### TO BE DONE
Continue the passage on capital gains tax in India from the point where it ends.

### EXTRACTED TEXT
* * *
Capital gains tax is a very confusing concept for beginners. Today let us make this crystal clear for you. Whenever you sell an asset such as stocks, mutual funds, bonds, debentures, real estate, etc., the profit you make from this transaction is called a capital gain.
Similarly, if you sell at a loss, you have a capital loss.
This is a simple concept which everyone can understand easily. But do you know that when you make any capital gain(profit) from a transaction, the government will take a part of that profit from you?
Well, don’t be surprised my friend, slowly you will realize that only two things are certain in life: Death and the other is, yes you guessed it right: taxes.
Capital gains taxes in India are not a straightforward uniform tax that is the same for every transaction/asset class. For example, the capital gain tax on stocks/mutual funds is different from the capital gain tax on gold and real estate.
Further, if you sell your asset within a short time, you may have to pay more taxes than what you would have to pay if you sold after a longer duration. In this post, I will try to simplify many such confusing aspects of capital gains taxes in India.
Q1. How much capital gains tax do I have to pay if I sell my equity Mutual funds and Stocks?
You have to pay capital gain tax to the government if you make a profit from the sale of shares or equity mutual funds. The tax amount will depend on the period of time you hold these funds. For example, if you sell your shares within 1 year of the purchase date, you will have to pay a Short-term capital gain tax(STCG) of 15% on the profit.
However, if you sell your shares anytime after 1 year of the purchase date, the tax you need to pay will depend on the profit you make. This is called Long-term capital gain tax(LTCG)
Case 1: If the profit you make from selling your shares/mutual funds is less than Rs. 1 Lakh, you do not need to pay any tax whatsoever. Hence LTCG for a capital gain of less than 1 Lakh is zero.
Case 2: If the profit you make is more than Rs. 1 Lakh, then you need to pay LTCG of 10% on the profit above 1 Lakh. For example, your total capital gain for the year is Rs. 1 lakh 50 thousand, then you will pay 10% of 50 thousand which is equal to 5 thousand rupees. ((1,50,000 – 50,000)*10)/100 = 5000. Similarly, if your capital gain for the year is 2 lakhs, you will pay 10% on 1 lakh rupees that is 10 thousand.
Q2. How much capital gain tax do I have to pay if I sell my debt investments such as debt Mutual funds and bonds?
Profits from Debt mutual funds, bonds, gold, jewelry, and government securities are taxed differently from equity counterparts. In the case of debt instruments, the short term is defined as 3 years, unlike equity where it is 1 year. Therefore, if you sell your debt mutual funds etc. within 3 years of purchase, the entire capital gains will be added to your regular income and taxed at the tax slab you fall into.
* * *
[Stored records]
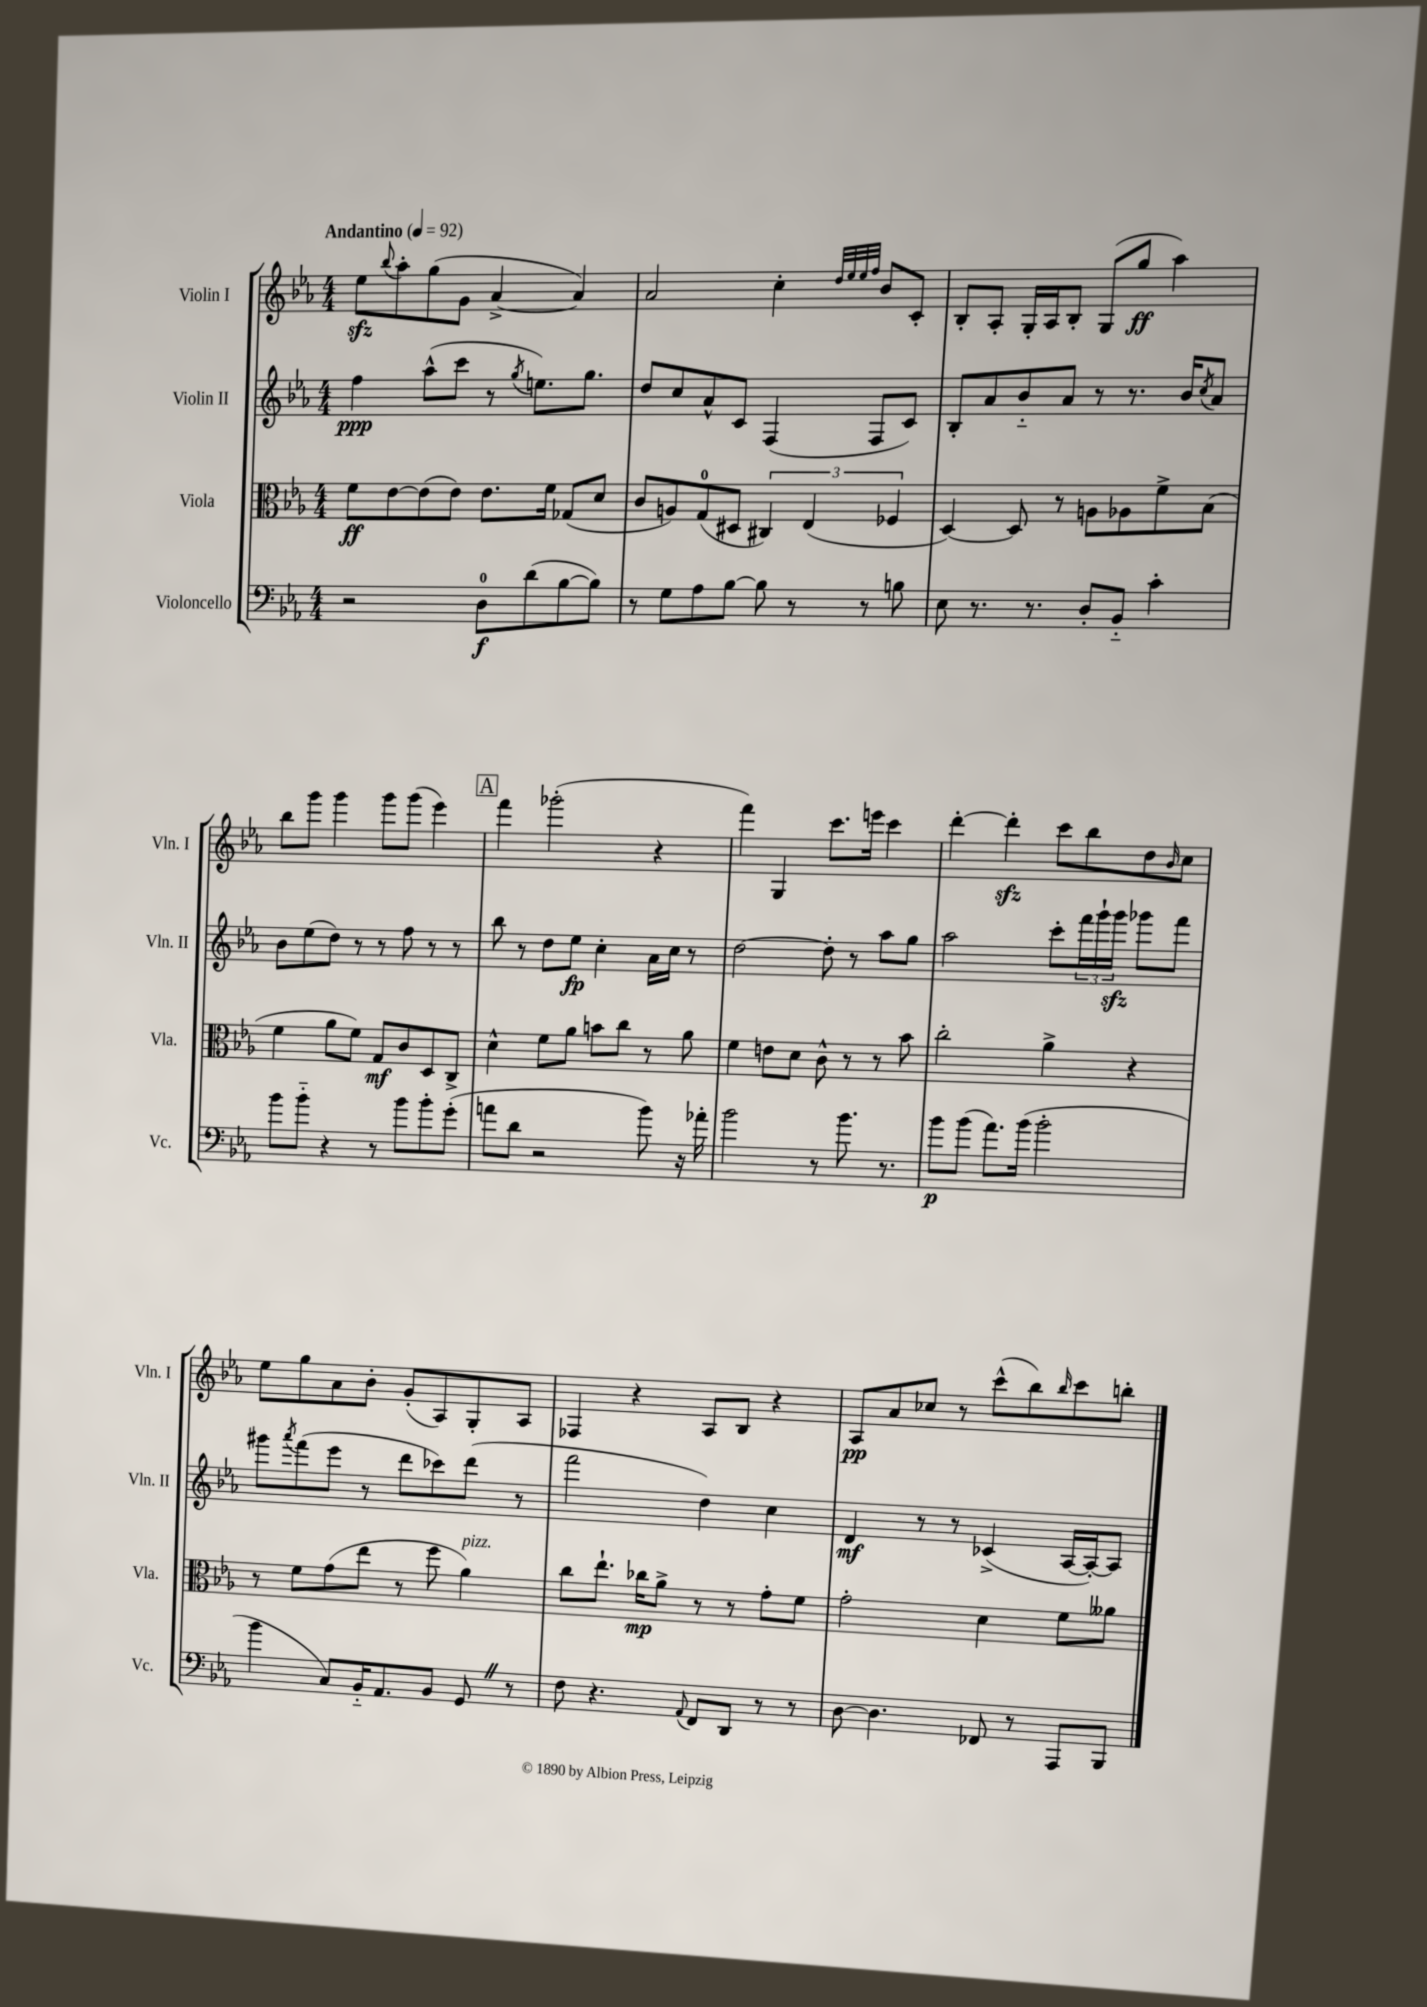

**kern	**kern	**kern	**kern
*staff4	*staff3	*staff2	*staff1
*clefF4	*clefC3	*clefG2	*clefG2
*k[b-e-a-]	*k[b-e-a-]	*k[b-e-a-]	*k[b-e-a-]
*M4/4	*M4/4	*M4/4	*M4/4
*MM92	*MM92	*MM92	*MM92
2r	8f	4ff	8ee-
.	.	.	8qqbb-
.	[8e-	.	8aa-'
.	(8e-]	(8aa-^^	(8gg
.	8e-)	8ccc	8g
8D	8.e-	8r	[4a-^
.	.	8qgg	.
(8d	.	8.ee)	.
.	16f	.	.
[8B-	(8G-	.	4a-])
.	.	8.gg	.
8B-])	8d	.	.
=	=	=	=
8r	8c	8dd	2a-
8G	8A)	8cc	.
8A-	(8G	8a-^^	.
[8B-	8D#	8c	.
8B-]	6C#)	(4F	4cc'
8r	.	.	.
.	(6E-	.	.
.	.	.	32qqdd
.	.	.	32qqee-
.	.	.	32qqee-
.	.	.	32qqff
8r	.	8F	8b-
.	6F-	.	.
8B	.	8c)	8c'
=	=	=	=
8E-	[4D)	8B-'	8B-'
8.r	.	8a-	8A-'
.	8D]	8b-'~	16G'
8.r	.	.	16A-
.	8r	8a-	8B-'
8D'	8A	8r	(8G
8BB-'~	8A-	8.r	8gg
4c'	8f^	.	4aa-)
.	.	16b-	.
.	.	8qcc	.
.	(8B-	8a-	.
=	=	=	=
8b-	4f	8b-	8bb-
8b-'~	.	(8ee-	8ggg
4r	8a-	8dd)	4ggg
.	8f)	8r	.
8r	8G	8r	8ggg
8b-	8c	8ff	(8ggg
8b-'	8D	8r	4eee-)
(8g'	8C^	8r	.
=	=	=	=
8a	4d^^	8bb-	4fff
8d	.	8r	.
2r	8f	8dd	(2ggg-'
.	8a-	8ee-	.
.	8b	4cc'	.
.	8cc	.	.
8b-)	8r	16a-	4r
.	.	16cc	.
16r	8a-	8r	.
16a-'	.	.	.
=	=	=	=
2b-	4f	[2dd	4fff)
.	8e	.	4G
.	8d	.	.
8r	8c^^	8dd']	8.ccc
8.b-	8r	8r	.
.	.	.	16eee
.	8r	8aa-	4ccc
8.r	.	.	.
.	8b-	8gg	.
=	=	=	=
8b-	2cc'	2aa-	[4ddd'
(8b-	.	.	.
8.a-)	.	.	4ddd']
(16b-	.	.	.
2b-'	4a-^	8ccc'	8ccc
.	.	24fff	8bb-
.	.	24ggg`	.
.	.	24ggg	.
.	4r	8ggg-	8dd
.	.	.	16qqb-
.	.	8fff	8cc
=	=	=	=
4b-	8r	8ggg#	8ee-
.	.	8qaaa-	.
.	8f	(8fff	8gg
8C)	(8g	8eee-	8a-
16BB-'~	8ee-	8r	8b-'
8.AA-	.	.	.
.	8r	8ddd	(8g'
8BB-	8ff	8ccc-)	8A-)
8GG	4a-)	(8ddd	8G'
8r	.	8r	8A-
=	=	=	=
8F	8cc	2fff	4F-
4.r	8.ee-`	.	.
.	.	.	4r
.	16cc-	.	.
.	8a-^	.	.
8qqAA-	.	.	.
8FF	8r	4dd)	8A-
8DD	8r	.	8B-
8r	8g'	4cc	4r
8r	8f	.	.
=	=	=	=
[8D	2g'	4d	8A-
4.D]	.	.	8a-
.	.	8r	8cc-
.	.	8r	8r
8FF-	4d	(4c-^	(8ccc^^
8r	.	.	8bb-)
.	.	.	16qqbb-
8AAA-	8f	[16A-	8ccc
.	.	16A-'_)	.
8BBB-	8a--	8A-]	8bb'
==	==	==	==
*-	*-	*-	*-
* * *
### RESULT OF THE TASK
However, if you sell them after 3 years, the government will consider them as long term capital gains and tax them at 20%. However, there is a relief for these investments as the seller gets the benefit of indexation which reduces the tax liability sufficiently to lower the tax burden. We will try to understand about indexation a bit later.
Q3. How are Intraday trading gains taxed?
Intraday trading of shares is a speculative transaction according to the Income Tax Act. If you make a profit from intraday trading, i.e. buying and selling shares on the same day, the profit is not considered as short term capital gain but is treated as speculative business income. Section 43(5) of The Income Tax Act defines the term Speculative transaction.
Hence, while filing your ITR, you need to mention the profits from the Intraday transaction under business income.
Q4. Is there any capital gains tax on the dividends?
There is a tax on dividend income but we don’t consider it as a Capital gain tax because there is no selling involved. There is a tax on virtually every transaction you make and dividends are no exception.
In the earlier system before April 2020, the companies deducted 15% Dividend distribution tax (DDT) from the total dividend, and the remaining 85% was distributed among the shareholders. Shareholders did not pay any tax on the dividend income then.
Now the system has been tweaked and the Dividend distribution tax is abolished. Now whatever dividend income you will get, you have to add it to your total income and it will be taxed accordingly. Additionally, if the total annual dividend you get is more than Rs 5 thousand, the company will deduct 10% TDS before giving you the dividend.
Q5. Does the government give me money if I make a loss on the sale of my investments?
Amateur investors ask this innocent question but I think you already know the answer. No one will pay you anything if you make a loss. If the government starts compensating investors for capital losses, it will go bankrupt in a matter of days 🙂
But the government has given some relief to investors by allowing them to pay the capital gains tax on only the net profit which is the total profit minus total loss.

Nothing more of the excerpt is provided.